Derin bir nefes aldı. Onun yokluğunda nefessiz kalmıştım. Sanki ihtiyacım olan oksijen onun sınırlarının içinde gizli gibiydi. Soludum. Günlerce ayrı kaldığım bu koku hangi ara beni kendine bu kadar bağlamıştı?

 

Dudağımı ısırarak başımı önüme eğdim. Hayatım boyunca kendimi bu kadar çaresiz hissetmemiştim. İlk kez utanıyordum. O konuştukça hem heyecanlanıyor hem utanıyordum. "Kalpsizsin Ova," dedi arkasına yaslanırken. "Kalbin yok senin güzelim."

 

Onun yokluğunda ortaya çıkan korkusuz, cesur kız şimdi kayıplara karışmıştı. Nazlı nazlı baktım kirpiklerimin altından.

 

En az benimki kadar uykusuz görünen gözleri gözlerimin üzerinde dolaştı durdu dakikalarca. Hava artık tamamen kararmıştı. İleride birkaç kişi yürüyor ve çay içiyordu. "Şu bakışın, burnunu göğe kaldırıp attığın asi bakışların var ya..."

 

Sözleri ayaklarımı yerden keserken düşüncelerime prangalar takıyordu sanki. Onu düşünmekten bir adım öteye gidemiyordum.

 

Bakışlarını gözlerimden çekmedi ve yüzünü öne doğru eğerek tekrar yüzümün hizasına getirdi. Yavaşça yüzüme yaklaşan yüzünden gözlerimi çekemiyordum. Küçük bir çocuk gibiydi bakışlarım.

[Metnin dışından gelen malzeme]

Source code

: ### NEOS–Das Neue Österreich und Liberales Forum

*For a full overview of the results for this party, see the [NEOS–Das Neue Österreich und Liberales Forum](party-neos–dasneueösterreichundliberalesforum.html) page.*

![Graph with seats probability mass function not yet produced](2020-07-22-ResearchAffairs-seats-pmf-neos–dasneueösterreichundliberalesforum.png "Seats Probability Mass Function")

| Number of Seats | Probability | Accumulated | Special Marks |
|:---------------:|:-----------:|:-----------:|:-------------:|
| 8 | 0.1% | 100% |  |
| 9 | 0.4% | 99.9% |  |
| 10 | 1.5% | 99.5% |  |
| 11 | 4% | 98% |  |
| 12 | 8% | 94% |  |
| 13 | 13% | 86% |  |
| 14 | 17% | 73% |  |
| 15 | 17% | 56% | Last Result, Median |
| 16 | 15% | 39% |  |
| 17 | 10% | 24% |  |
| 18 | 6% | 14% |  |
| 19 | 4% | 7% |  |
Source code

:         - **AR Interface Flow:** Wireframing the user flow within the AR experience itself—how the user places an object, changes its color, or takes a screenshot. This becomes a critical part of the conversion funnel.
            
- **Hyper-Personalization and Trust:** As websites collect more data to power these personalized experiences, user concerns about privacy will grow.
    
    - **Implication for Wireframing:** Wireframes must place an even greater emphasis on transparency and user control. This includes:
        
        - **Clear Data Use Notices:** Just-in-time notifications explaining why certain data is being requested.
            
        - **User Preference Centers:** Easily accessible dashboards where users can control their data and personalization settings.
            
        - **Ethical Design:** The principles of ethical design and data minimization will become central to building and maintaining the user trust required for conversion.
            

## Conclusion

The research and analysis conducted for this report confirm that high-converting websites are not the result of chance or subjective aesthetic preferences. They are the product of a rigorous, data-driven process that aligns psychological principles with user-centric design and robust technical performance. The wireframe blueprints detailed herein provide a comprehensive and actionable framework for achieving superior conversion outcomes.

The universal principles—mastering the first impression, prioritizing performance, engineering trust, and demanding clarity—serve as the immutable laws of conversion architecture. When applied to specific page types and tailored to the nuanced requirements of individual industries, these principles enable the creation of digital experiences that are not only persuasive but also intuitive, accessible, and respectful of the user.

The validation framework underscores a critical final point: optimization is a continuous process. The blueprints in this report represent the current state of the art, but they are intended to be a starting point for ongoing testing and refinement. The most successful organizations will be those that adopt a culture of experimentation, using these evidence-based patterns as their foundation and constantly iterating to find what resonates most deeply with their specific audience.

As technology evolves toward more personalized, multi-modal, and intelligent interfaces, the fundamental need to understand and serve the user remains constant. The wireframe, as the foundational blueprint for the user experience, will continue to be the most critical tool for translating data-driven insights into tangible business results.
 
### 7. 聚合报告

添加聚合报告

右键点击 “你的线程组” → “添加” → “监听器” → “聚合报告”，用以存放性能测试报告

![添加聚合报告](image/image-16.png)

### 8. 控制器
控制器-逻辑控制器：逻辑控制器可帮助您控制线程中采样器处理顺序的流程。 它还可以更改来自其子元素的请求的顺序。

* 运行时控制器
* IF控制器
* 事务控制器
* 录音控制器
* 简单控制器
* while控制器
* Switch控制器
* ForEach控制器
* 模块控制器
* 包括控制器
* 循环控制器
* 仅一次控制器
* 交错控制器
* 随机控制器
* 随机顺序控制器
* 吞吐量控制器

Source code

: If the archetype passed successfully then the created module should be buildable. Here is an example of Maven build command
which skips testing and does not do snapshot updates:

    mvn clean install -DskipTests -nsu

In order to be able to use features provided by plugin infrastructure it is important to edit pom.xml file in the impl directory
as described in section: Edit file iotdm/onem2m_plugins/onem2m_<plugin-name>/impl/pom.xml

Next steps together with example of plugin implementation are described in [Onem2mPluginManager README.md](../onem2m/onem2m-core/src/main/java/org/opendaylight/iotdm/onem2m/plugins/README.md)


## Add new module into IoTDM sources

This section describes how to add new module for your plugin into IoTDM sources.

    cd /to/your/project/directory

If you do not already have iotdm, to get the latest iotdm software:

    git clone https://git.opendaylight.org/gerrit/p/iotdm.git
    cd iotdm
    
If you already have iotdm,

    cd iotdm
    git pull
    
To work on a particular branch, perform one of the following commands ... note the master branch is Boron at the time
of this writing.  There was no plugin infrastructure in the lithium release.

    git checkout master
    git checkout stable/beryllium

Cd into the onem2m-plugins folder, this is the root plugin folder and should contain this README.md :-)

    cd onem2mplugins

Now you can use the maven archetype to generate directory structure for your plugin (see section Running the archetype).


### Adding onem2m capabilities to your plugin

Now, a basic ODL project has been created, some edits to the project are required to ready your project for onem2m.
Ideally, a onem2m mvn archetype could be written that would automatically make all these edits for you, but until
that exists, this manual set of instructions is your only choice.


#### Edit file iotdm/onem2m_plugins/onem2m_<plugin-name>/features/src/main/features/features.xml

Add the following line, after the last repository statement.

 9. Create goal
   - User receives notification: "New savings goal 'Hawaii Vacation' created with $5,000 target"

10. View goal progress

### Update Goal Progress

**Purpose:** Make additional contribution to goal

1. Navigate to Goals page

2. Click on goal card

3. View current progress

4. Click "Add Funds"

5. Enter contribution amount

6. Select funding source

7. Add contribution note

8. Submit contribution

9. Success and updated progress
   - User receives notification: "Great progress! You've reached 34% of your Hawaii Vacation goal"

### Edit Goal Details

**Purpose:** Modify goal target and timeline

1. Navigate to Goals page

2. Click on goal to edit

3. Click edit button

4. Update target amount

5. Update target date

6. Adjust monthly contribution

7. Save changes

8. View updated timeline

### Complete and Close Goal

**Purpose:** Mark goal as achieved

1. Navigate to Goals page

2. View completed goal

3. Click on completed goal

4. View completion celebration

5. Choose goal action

"Hastanedeyken düşündüğüm tek şey mavinin en güzel tonunda olan gözlerindi Ova. Şunu anladım ki yarının bize ne getireceği belirsiz. Hiçbir şeyi erteleme!"

 

Kısık sesi başımı döndürmeye yetiyordu. Dudağından dökülen her sözcük kesinlikle sihirliydi. Beni inandırıyordu. Hala yaşanılabilir bir dünya olduğuna inandırıyordu. Başımı yavaşça sallamakla yetindim. "Erteleme o halde koca adam!"

 

İkinci kez yaşadığım onu kaybetme duygusu beni böylesine cesaretlendiren tek şeydi. Ateşle oynuyordum. Aramızdaki kıvılcım büyük bir yangına dönüşebilirdi. Bunun için kendimi hazır hissetmiyordum. Onunla bir hayat kurmaya cesaret edemiyordum. Yaptığımız iş huzurlu bir hayat kurmamıza izin vermeyecekti.

 

"Ova," dedi. Gözleri yüzümün her yerindeydi. "Canımdan can alıyorsun bakma böyle!"

 

"Bana nasıl baktığını bir görsen Peşrev."

 

Yüzüme doğru biraz daha yaklaşırken gözlerimi kapadım. Yanı başımızda öksürük sesi gelince ikimiz de telaşla birbirimizden uzaklaştık. Ne yapıyorduk ulu orta biz Allah aşkına?

 

"Ulan!" dedi Maksut'un şoke olmuş sesi. "Soya sen bakma! Ulan götürüyor kızı."

 

Peşrev'in öfkeyle soluduğunu işittim. "Saçmalama Lan!" diye homurdandı. "Abartma istersen. Özel hayata saygı duymak diye bir şeyden haberin var mı senin?" Masanın altına saklanmamak için kendimi zor tutuyordum.

 

Akıllarından geçeni düşündükçe kahkaha atmak istiyordum. Soya, Maksut'un yüzündeki elini tuttu. "Açayım mı gözlerimi? Ayrıldınız mı birbirinizden?"

 

Peşrev yanaklarını şişirerek Maksut'a öfkeyle bakmaya devam ediyordu. Gülmemek için dudaklarımı birbirine bastırdım.

 

"Saçmalamayın lütfen," dedim kızgın gözlerimle Peşrev'e bakarken. "İmalı imalı bakmayı kesin lütfen."

 

Bize bakıp gülüştüler. "Yemeğe gidiyoruz ya. Aç kalmayın dedik. Neden daha kapalı bir yerde oturmuyorsunuz?"

 

Peşrev uykusuzluktan kızaran gözlerini Maksut'a çevirdi ama muhatabı Soya'ydı. "Siz öyle mi yapıyorsunuz?"

 

Soya, kıkırdamaya devam etti. Elimdeki anahtarlığı kafasına attım ama ona çarpmadan Maksut havada yakaladı ve çenesiyle Peşrev'i işaret etti. "Sabah erkenden toplanacakmışız. Erken uyu."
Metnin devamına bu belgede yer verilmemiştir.